Por isso é imprescindível repelir com toda firmeza a retórica falaz de líderes salvadores e carismáticos, eis que para abrir o caminho do futuro ao Brasil novo dependemos exclusivamente de cérebros, talentos, obstinação e ousadia, para vencer barreiras, debilidades e preconceitos, não somente para conquista do pódio olímpico, sempre tão desejado, mas para construção de nova ordem econômica, menos desigual e utópica, capaz de submeter-se aos imperativos de nossa época e de servir de instrumento de paz social e de desenvolvimento.
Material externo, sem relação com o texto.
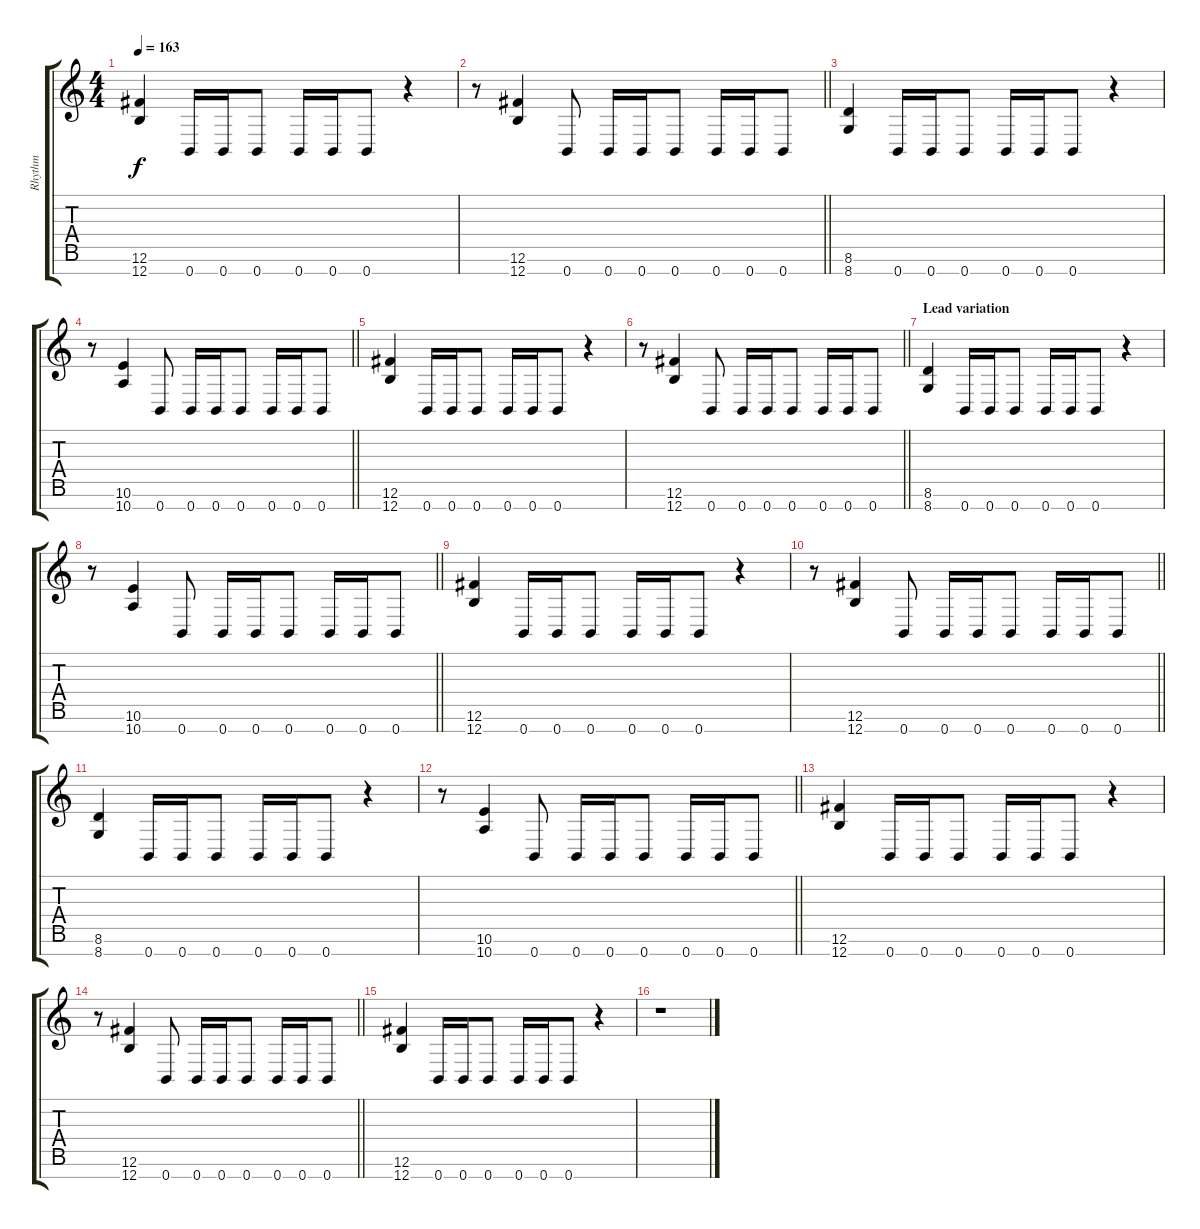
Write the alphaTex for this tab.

\track ("Rhythm" "Rhythm") {instrument distortionguitar}
\staff {score tabs}
\tuning (Gb4 Db4 Ab3 E3 B2 Gb2 B1) {hide}
\ts (4 4)
\tempo 163
\clef g2
\ks c
(12.6 12.7).4{dy f} 0.7.16 0.7.16 0.7.8 0.7.16 0.7.16 0.7.8 r.4 |
\barLineRight lightlight
r.8 (12.6 12.7).4 0.7.8 0.7.16 0.7.16 0.7.8 0.7.16 0.7.16 0.7.8 |
(8.6 8.7).4 0.7.16 0.7.16 0.7.8 0.7.16 0.7.16 0.7.8 r.4 |
\barLineRight lightlight
r.8 (10.6 10.7).4 0.7.8 0.7.16 0.7.16 0.7.8 0.7.16 0.7.16 0.7.8 |
(12.6 12.7).4 0.7.16 0.7.16 0.7.8 0.7.16 0.7.16 0.7.8 r.4 |
\barLineRight lightlight
r.8 (12.6 12.7).4 0.7.8 0.7.16 0.7.16 0.7.8 0.7.16 0.7.16 0.7.8 |
\section ("" "Lead variation")
(8.6 8.7).4 0.7.16 0.7.16 0.7.8 0.7.16 0.7.16 0.7.8 r.4 |
\barLineRight lightlight
r.8 (10.6 10.7).4 0.7.8 0.7.16 0.7.16 0.7.8 0.7.16 0.7.16 0.7.8 |
(12.6 12.7).4 0.7.16 0.7.16 0.7.8 0.7.16 0.7.16 0.7.8 r.4 |
\barLineRight lightlight
r.8 (12.6 12.7).4 0.7.8 0.7.16 0.7.16 0.7.8 0.7.16 0.7.16 0.7.8 |
(8.6 8.7).4 0.7.16 0.7.16 0.7.8 0.7.16 0.7.16 0.7.8 r.4 |
\barLineRight lightlight
r.8 (10.6 10.7).4 0.7.8 0.7.16 0.7.16 0.7.8 0.7.16 0.7.16 0.7.8 |
(12.6 12.7).4 0.7.16 0.7.16 0.7.8 0.7.16 0.7.16 0.7.8 r.4 |
\barLineRight lightlight
r.8 (12.6 12.7).4 0.7.8 0.7.16 0.7.16 0.7.8 0.7.16 0.7.16 0.7.8 |
(12.6 12.7).4 0.7.16 0.7.16 0.7.8 0.7.16 0.7.16 0.7.8 r.4 |
r.1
Oxalá se conservem a confiança e o otimismo nas gerações vindouras e nos novos governantes que em breve vão tomar as rédeas do destino deste generoso país, com o legado de lutas, provações e experiências de todos os brasileiros patriotas, fiadores do compromisso com o futuro do Brasil.
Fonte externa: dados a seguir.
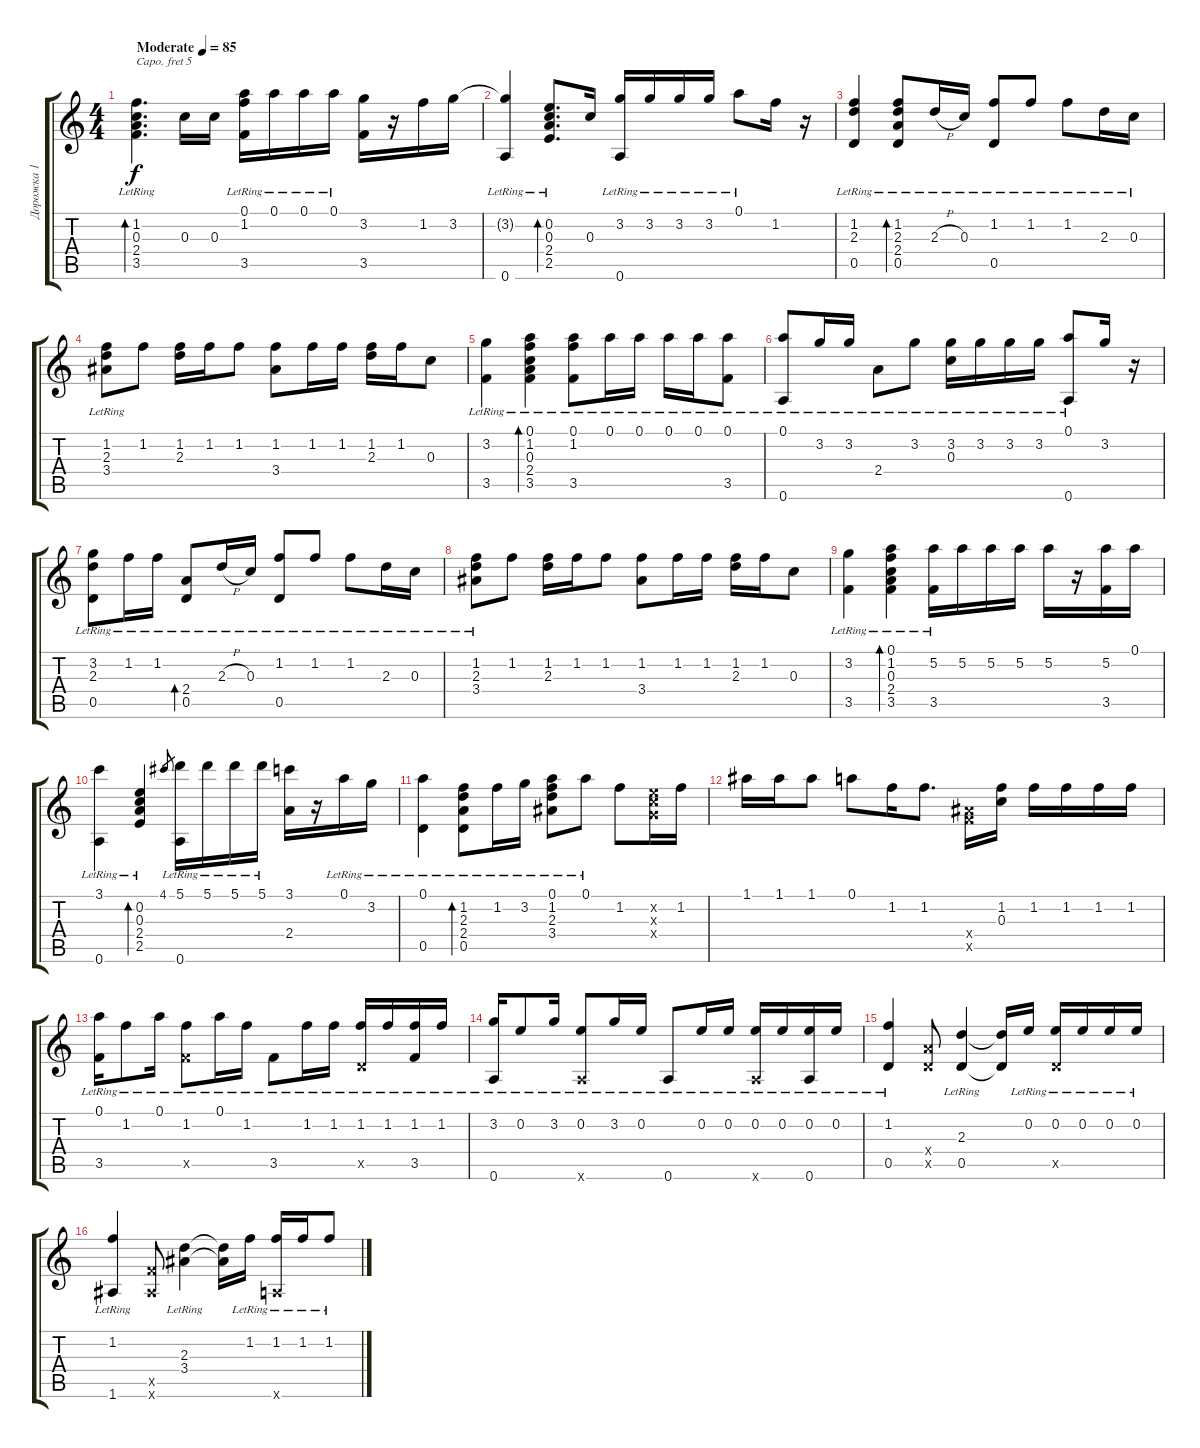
\track ("Дорожка 1" "Дорожка 1") {instrument acousticguitarsteel}
\staff {score tabs}
\capo 5
\tuning (E4 B3 G3 D3 A2 E2) {hide}
\ts (4 4)
\tempo (85 "Moderate")
\clef g2
\ks c
(1.2{lr} 0.3{lr} 2.4{lr} 3.5{lr}).4{d bd 60 dy f instrument acousticguitarsteel} 0.3.16 0.3.16 (0.1{lr} 1.2{lr} 3.5{lr}).16 0.1{lr}.16 0.1{lr}.16 0.1{lr}.16 (3.2 3.5).16 r.16 1.2.16 3.2.16 |
(3.2{t} 0.6{lr}).4 (0.2{lr} 0.3{lr} 2.4{lr} 2.5{lr}).8{d bd 60} 0.3.16 (3.2{lr} 0.6{lr}).16 3.2{lr}.16 3.2{lr}.16 3.2{lr}.16 0.1{lr}.8 1.2.16 r.16 |
(1.2{lr} 2.3{lr} 0.5{lr}).4 (1.2{lr} 2.3{lr} 2.4{lr} 0.5{lr}).8{bd 60} 2.3{h lr}.16 0.3{lr}.16 (1.2{lr} 0.5{lr}).8 1.2{lr}.8 1.2{lr}.8 2.3{lr}.16 0.3{lr}.16 |
(1.2{lr} 2.3{lr} 3.4{lr}).8 1.2.8 (1.2 2.3).16 1.2.16 1.2.8 (1.2 3.4).8 1.2.16 1.2.16 (1.2 2.3).16 1.2.16 0.3.8 |
(3.2{lr} 3.5{lr}).4 (0.1{lr} 1.2{lr} 0.3{lr} 2.4{lr} 3.5{lr}).4{bd 60} (0.1{lr} 1.2{lr} 3.5{lr}).8 0.1{lr}.16 0.1{lr}.16 0.1{lr}.16 0.1{lr}.16 (0.1{lr} 3.5{lr}).8 |
(0.1{lr} 0.6{lr}).8 3.2{lr}.16 3.2{lr}.16 2.4{lr}.8 3.2{lr}.8 (3.2{lr} 0.3{lr}).16 3.2{lr}.16 3.2{lr}.16 3.2{lr}.16 (0.1{lr} 0.6).8 3.2.16 r.16 |
(3.2{lr} 2.3{lr} 0.5{lr}).8 1.2{lr}.16 1.2{lr}.16 (2.4{lr} 0.5{lr}).8{bd 60} 2.3{h lr}.16 0.3{lr}.16 (1.2{lr} 0.5{lr}).8 1.2{lr}.8 1.2{lr}.8 2.3{lr}.16 0.3{lr}.16 |
(1.2{lr} 2.3{lr} 3.4{lr}).8 1.2.8 (1.2 2.3).16 1.2.16 1.2.8 (1.2 3.4).8 1.2.16 1.2.16 (1.2 2.3).16 1.2.16 0.3.8 |
(3.2{lr} 3.5{lr}).4 (0.1{lr} 1.2{lr} 0.3{lr} 2.4{lr} 3.5{lr}).4{bd 60} (5.2 3.5{lr}).16 5.2.16 5.2.16 5.2.16 5.2.16 r.16 (5.2 3.5).16 0.1.16 |
(3.1{lr} 0.6{lr}).4 (0.2{lr} 0.3{lr} 2.4{lr} 2.5{lr}).4{bd 60} 4.1.8{gr} (5.1{lr} 0.6{lr}).16 5.1{lr}.16 5.1{lr}.16 5.1{lr}.16 (3.1 2.4).16 r.16 0.1{lr}.16 3.2{lr}.16 |
(0.1{lr} 0.5{lr}).4 (1.2{lr} 2.3{lr} 2.4{lr} 0.5{lr}).8{bd 60} 1.2{lr}.16 3.2{lr}.16 (0.1{lr} 1.2{lr} 2.3{lr} 3.4{lr}).8 0.1{lr}.8 1.2.8 (0.2{x} 0.3{x} 0.4{x}).16 1.2.16 |
1.1.16 1.1.16 1.1.8 0.1.8 1.2.16 1.2.8{d} (3.4{x} 3.5{x}).16 (1.2 0.3).16 1.2.16 1.2.16 1.2.16 1.2.16 |
(0.1{lr} 3.5{lr}).16 1.2{lr}.8 0.1{lr}.16 (1.2{lr} 3.5{x}).8 0.1{lr}.16 1.2{lr}.16 3.5{lr}.8 1.2{lr}.16 1.2{lr}.16 (1.2{lr} 0.5{x}).16 1.2{lr}.16 (1.2{lr} 3.5{lr}).16 1.2{lr}.16 |
(3.2{lr} 0.6{lr}).16 0.2{lr}.8 3.2{lr}.16 (0.2{lr} 0.6{x}).8 3.2{lr}.16 0.2{lr}.16 0.6{lr}.8 0.2{lr}.16 0.2{lr}.16 (0.2{lr} 0.6{x}).16 0.2{lr}.16 (0.2{lr} 0.6{lr}).16 0.2{lr}.16 |
(1.2{lr} 0.5{lr}).4 (2.4{x} 0.5{x}).8 (2.3{lr} 0.5{lr}).4 (2.3{t} 0.5{t}).16 0.2{lr}.16 (0.2{lr} 0.5{x}).16 0.2{lr}.16 0.2{lr}.16 0.2{lr}.16 |
(1.2{lr} 1.6{lr}).4 (3.5{x} 1.6{x}).8 (2.3{lr} 3.4{lr}).4 (2.3{t} 3.4{t}).16 1.2{lr}.16 (1.2{lr} 0.6{x}).16 1.2{lr}.16 1.2{lr}.8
Acima de mesquinhos interesses partidários e de vãs controvérsias ideológicas, todos, oposicionistas e governistas, indistintamente, têm o dever inafastável de buscar a convivência pacifica e construtiva, de lado a lado, para celebrar a conciliação nacional e de lutar em prol da construção de uma nova estrutura social e humana de que tanto carecemos, capaz de proteger e dignificar o indivíduo, em defesa e aperfeiçoamento do Estado de Direito como valioso instrumento e meio para alcançar o seu bem-estar e suas maiores aspirações.
Confiemos, sobretudo, que a mais difícil das tarefas não seja a de escolher, no próximo dia 7 de outubro, um novo presidente da República -honesto, acima de tudo, democrata, competente e patriota, dotado de visão humanística, de esforço criador e ímpeto progressista, e capaz de concretizar os legítimos anseios do povo brasileiro-, mas a de antever que a solução dos conflitos de classes e a redução das desigualdades sociais podem estar mais perto do que imaginamos, para que não se frustrem os sonhos e esperanças que nasceram com a Independência.